WASHINGTON – Senator Clinton is calling for cutting American dependence on foreign oil by 8 million barrels a day by the year 2025 – a goal she says can be met with more ethanol-based fuel and a $50 billion fund for new energy research. Mrs. Clinton, who is up for reelection this year and is also a potential 2008 presidential candidate, outlined her energy goals yesterday. “No longer can we all pass the buck and blame things beyond our control. It’s time for everyone, from the president and our oil companies to each of us, to adopt a virtual revolution in our thinking about energy and act on what we now know,” Mrs.
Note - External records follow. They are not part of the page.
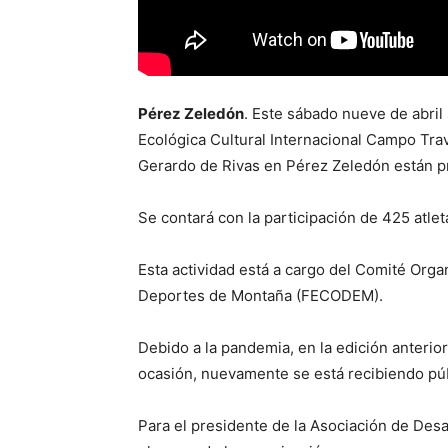
Pérez Zeledón
. Este sábado nueve de abril
Ecológica Cultural Internacional Campo Tra
Gerardo de Rivas en Pérez Zeledón están pr
Se contará con la participación de 425 atlet
Esta actividad está a cargo del Comité Orga
Deportes de Montaña (FECODEM).
Debido a la pandemia, en la edición anterior
ocasión, nuevamente se está recibiendo púb
Para el presidente de la Asociación de Desa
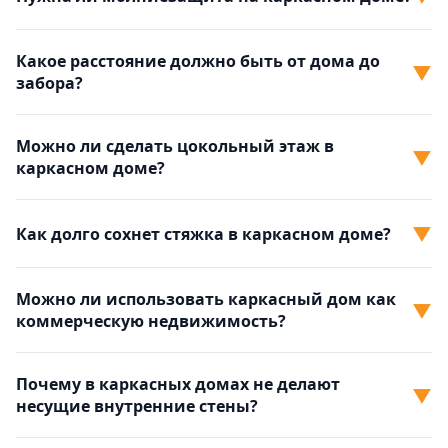
Какое расстояние должно быть от дома до
▼
забора?
Можно ли сделать цокольный этаж в
▼
каркасном доме?
▼
Как долго сохнет стяжка в каркасном доме?
Можно ли использовать каркасный дом как
▼
коммерческую недвижимость?
Почему в каркасных домах не делают
▼
несущие внутренние стены?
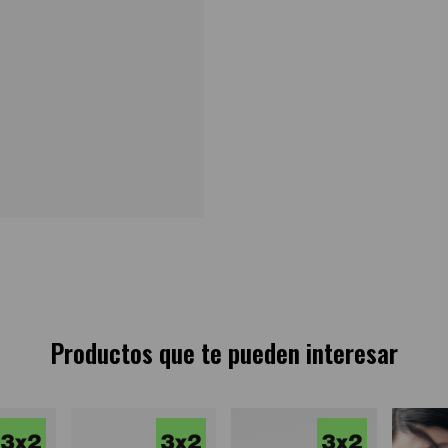
Productos que te pueden interesar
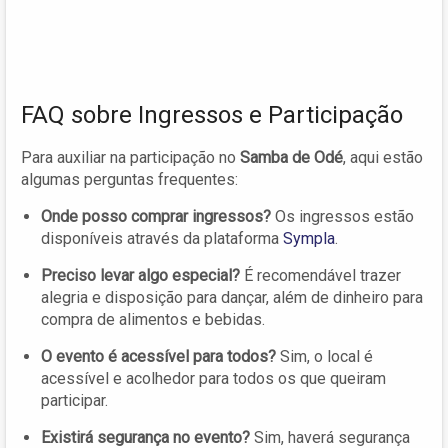
FAQ sobre Ingressos e Participação
Para auxiliar na participação no
Samba de Odé
, aqui estão
algumas perguntas frequentes:
Onde posso comprar ingressos?
Os ingressos estão
disponíveis através da plataforma
Sympla
.
Preciso levar algo especial?
É recomendável trazer
alegria e disposição para dançar, além de dinheiro para
compra de alimentos e bebidas.
O evento é acessível para todos?
Sim, o local é
acessível e acolhedor para todos os que queiram
participar.
Existirá segurança no evento?
Sim, haverá segurança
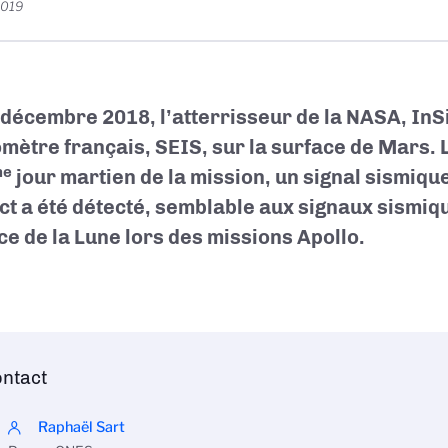
2019
 décembre 2018, l’atterrisseur de la NASA, InSi
mètre français, SEIS, sur la surface de Mars. L
me
jour martien de la mission, un signal sismique
nct a été détecté, semblable aux signaux sismiq
ce de la Lune lors des missions Apollo.
ntact
Raphaël Sart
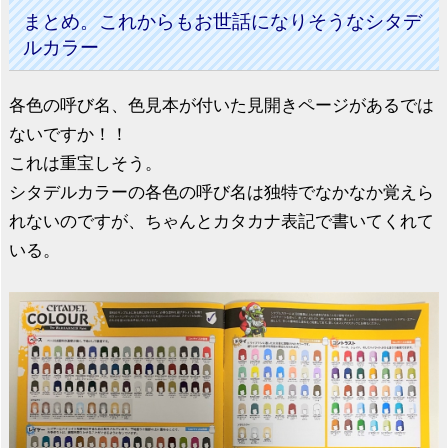
まとめ。これからもお世話になりそうなシタデ
ルカラー
各色の呼び名、色見本が付いた見開きページがあるでは
ないですか！！
これは重宝しそう。
シタデルカラーの各色の呼び名は独特でなかなか覚えら
れないのですが、ちゃんとカタカナ表記で書いてくれて
いる。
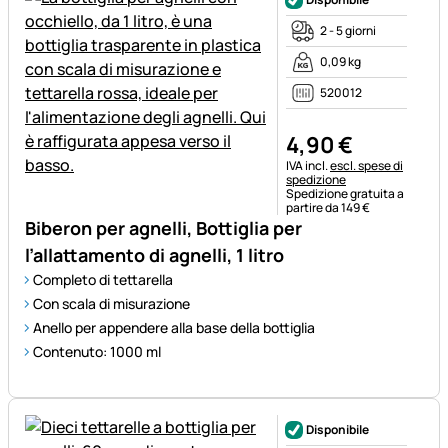
2 - 5 giorni
0,09 kg
520012
4
,
90
€
Informazioni fiscali:
IVA incl.
escl. spese di
spedizione
Spedizione gratuita a
partire da 149 €
Biberon per agnelli, Bottiglia per
l’allattamento di agnelli, 1 litro
Completo di tettarella
Con scala di misurazione
Anello per appendere alla base della bottiglia
Contenuto: 1000 ml
Disponibile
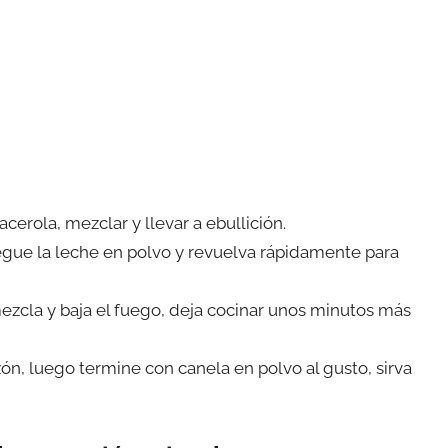
acerola, mezclar y llevar a ebullición.
egue la leche en polvo y revuelva rápidamente para
ezcla y baja el fuego, deja cocinar unos minutos más
zón, luego termine con canela en polvo al gusto, sirva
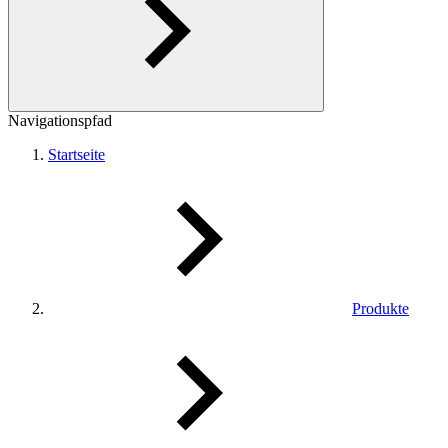
Navigationspfad
Startseite
Produkte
Clinton said in prepared remarks.

– Associated Press

COUNTIES SEEK TO INCREASE GAS TAX SAVINGS

ALBANY – Counties may further cut costs at the gas pumps this summer now that the state has capped its tax on gasoline at 8 cents per gallon. But it’s not as easy a call as it might seem – even in an election year. Here’s how it may affect you: The state sales tax is 4%, or 4 cents on a dollar. If gas is $2 a gallon, the tax is 8 cents. If it’s $3 a gallon, the tax is 12 cents now, but when the cap takes effect June 1, the tax will be only 8 cents, saving you 4 cents a gallon.

– Associated Press

BROOKLYN

BROOKLYN RACE NARROWS TO FOUR

A Brooklyn congressional candidate, Nicholas Perry, dropped out of the race yesterday in order to run for re-election to the Assembly seat he’s held since 1992, according to published reports. Messages left for Mr. Perry at legislative office and home were not returned. Also running to replace Christopher Owens are City Council members, Yvette Clarke, David Yassky, and a state senator, Carl Andrews.